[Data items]
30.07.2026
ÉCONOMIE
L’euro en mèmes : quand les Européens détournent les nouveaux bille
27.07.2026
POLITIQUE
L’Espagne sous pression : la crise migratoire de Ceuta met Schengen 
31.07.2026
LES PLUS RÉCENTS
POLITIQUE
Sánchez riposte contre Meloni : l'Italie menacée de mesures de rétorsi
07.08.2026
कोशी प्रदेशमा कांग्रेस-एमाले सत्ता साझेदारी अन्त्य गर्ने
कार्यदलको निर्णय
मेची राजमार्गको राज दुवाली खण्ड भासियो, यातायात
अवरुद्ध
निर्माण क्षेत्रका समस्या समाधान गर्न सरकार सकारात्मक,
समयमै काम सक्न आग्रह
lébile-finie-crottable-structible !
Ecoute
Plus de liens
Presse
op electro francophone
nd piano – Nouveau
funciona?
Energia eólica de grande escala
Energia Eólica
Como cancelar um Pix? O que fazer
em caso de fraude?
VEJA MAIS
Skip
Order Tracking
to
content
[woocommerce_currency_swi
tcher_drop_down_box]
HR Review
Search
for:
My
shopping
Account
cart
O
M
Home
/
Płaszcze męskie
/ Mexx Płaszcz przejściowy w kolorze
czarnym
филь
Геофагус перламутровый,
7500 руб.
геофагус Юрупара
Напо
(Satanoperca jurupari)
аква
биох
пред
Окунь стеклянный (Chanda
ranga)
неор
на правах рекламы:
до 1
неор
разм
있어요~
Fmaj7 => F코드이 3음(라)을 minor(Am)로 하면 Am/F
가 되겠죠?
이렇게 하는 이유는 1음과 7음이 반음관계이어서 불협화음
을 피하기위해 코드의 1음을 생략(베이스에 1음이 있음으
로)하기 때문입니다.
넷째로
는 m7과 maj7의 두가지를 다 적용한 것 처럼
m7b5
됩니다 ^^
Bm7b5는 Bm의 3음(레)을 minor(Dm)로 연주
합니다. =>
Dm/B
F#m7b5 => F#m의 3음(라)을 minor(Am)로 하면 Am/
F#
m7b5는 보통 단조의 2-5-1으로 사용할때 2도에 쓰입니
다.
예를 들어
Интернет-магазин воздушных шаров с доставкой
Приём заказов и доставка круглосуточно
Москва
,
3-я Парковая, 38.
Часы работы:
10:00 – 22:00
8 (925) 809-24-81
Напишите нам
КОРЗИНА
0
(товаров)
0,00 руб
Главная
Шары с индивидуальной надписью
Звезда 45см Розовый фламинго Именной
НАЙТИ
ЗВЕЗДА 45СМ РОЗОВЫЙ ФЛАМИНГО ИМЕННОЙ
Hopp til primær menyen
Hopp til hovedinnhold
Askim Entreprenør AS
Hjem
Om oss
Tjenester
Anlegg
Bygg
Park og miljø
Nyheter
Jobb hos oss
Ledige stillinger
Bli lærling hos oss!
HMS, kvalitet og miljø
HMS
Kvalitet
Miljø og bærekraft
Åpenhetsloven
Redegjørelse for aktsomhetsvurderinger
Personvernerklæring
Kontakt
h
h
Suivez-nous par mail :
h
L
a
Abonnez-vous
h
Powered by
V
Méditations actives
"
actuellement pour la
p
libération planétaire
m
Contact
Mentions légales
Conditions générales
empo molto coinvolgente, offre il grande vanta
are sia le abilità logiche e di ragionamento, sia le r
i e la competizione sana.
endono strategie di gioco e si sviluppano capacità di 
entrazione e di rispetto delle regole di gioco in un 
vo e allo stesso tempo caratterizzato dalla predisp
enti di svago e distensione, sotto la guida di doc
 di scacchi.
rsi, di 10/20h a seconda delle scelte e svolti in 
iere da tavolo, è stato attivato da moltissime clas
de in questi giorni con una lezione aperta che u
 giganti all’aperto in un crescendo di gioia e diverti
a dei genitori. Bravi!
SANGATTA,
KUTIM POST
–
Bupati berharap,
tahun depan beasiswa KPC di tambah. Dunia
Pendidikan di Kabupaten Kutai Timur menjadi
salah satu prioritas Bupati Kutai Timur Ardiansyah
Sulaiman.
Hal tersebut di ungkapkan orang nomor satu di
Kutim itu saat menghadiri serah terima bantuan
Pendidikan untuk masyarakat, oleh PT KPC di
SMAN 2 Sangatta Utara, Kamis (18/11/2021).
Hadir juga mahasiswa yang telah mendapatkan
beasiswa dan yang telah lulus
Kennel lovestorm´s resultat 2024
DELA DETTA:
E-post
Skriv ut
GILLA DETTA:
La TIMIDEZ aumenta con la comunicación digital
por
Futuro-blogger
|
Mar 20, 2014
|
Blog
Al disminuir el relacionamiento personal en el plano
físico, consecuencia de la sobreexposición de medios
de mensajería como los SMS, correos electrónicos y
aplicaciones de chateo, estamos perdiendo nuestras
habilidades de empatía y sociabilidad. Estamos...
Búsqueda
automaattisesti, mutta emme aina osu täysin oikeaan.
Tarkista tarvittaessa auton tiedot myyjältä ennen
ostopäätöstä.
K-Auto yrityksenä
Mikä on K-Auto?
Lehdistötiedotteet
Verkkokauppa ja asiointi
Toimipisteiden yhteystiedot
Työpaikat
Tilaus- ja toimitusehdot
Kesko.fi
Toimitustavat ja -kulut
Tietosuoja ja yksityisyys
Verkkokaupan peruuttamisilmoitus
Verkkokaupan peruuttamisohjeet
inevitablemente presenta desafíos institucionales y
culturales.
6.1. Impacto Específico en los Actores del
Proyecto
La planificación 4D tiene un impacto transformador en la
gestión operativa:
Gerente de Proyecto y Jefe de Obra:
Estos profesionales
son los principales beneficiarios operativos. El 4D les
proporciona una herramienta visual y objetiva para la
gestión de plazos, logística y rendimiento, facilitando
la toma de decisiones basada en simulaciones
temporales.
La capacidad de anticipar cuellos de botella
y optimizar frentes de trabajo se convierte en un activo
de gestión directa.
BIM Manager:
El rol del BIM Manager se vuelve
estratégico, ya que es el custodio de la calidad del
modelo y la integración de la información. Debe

● EXERCISE DESCRIPTION
Note each line of the entries that has "Energia" in it, and copy those lines.

● SOLUTION
Energia eólica de grande escala
Energia Eólica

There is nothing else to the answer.